Of the 20.7% differential, much can be attributed to non-gender variables such as the fact that a greater proportion of women than men are in lower paying occupations. Other variables such as experience, unionization, and region also help explain some of the difference. Even after controlling for all of these factors, Blau and Kahn still found an unexplained 8.4% pay gap. This research tells us that even when you account for occupation, industry, experience, and other factors, women are still earning only 92 cents for every dollar a man earns.
Research is also emerging about how structure and accountability can fix pay inequity in organizations. In one longitudinal study, Emilio Castilla at the MIT Sloan School of Management, worked with an organization that had historically seen statistically significant lower pay increases for women and minorities.
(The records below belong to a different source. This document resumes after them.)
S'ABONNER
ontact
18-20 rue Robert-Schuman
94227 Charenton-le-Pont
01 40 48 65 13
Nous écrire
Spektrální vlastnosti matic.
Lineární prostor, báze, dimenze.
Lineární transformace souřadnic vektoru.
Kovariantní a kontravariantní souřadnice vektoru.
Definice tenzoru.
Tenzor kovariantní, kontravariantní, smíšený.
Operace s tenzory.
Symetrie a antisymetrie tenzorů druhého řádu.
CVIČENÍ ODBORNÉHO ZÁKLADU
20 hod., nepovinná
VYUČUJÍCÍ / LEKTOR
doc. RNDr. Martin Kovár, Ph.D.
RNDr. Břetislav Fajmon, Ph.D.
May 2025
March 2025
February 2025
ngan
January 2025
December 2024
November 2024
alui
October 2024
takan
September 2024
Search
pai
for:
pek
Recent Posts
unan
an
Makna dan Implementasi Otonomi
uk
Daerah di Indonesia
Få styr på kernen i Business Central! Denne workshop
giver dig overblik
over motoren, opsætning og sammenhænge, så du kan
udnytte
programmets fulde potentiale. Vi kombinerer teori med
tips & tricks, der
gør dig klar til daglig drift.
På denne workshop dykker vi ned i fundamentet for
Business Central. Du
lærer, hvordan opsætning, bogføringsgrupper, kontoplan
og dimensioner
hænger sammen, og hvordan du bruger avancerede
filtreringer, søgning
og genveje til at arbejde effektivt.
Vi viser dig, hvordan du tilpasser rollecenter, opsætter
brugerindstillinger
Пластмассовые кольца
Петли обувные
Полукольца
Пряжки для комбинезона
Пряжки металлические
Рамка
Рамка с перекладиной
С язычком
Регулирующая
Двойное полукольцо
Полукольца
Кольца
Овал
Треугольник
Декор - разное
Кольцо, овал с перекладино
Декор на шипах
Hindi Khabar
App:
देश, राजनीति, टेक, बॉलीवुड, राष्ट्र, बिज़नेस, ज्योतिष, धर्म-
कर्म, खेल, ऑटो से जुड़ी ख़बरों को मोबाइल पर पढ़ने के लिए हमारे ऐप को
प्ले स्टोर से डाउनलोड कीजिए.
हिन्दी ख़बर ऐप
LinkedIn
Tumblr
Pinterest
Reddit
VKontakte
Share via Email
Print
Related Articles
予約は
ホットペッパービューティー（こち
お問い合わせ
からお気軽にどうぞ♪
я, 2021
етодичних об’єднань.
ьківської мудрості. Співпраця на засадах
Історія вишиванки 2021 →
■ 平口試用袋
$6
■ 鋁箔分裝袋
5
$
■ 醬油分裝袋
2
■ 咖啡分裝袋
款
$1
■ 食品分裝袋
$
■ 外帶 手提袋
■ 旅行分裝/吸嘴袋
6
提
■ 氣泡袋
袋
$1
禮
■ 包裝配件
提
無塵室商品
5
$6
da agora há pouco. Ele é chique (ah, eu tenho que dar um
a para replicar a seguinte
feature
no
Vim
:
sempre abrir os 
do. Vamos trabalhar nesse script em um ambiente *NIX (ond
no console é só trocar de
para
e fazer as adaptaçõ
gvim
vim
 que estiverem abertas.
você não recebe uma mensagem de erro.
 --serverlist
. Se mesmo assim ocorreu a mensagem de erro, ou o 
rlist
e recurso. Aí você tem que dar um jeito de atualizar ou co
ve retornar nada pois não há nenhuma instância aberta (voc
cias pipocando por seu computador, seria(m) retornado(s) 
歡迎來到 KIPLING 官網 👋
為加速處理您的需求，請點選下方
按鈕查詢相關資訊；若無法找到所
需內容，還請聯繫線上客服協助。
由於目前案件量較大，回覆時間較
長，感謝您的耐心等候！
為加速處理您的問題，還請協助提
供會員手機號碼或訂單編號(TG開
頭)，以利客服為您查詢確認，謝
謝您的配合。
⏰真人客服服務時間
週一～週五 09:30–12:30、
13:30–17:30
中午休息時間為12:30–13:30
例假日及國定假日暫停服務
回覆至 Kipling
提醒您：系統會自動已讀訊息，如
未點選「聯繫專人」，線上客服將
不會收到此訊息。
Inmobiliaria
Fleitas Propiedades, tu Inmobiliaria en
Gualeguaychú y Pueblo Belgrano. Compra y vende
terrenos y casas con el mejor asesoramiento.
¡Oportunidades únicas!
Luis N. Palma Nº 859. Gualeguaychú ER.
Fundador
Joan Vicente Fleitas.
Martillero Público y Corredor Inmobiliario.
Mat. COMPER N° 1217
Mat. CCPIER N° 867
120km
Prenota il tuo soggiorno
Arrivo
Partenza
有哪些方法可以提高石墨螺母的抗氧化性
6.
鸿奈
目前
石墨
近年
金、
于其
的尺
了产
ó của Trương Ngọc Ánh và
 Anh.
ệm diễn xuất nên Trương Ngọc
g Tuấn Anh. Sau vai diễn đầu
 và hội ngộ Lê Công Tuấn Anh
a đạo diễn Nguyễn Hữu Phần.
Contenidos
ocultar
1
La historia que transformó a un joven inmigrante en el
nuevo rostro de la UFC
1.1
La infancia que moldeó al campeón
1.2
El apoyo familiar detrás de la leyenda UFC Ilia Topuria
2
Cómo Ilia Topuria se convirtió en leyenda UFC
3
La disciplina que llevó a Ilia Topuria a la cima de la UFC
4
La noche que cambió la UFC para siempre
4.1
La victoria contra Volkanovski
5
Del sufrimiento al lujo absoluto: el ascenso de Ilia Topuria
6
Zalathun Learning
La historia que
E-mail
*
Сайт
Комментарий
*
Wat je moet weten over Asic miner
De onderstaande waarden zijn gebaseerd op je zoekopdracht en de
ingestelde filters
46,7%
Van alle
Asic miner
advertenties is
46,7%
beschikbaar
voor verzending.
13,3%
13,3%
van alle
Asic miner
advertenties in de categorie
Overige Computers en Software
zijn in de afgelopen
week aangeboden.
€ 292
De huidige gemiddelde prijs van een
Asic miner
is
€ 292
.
In Castilla’s study, managers were trained to base decisions about pay increases on consistent criteria (i.e., performance ratings) and asked to justify bonus amounts. Then a newly created committee reviewed managers’ pay increase recommendations and had the authority to modify pay decisions to correct any problems. Leaders across the organization also received an annual report on all pay decisions made within their division.
Castilla monitored the next four years of pay data and found pay increases no longer differed by demographic group. The adoption of increased structure, supported by accountability and transparency, decreased the pay gap.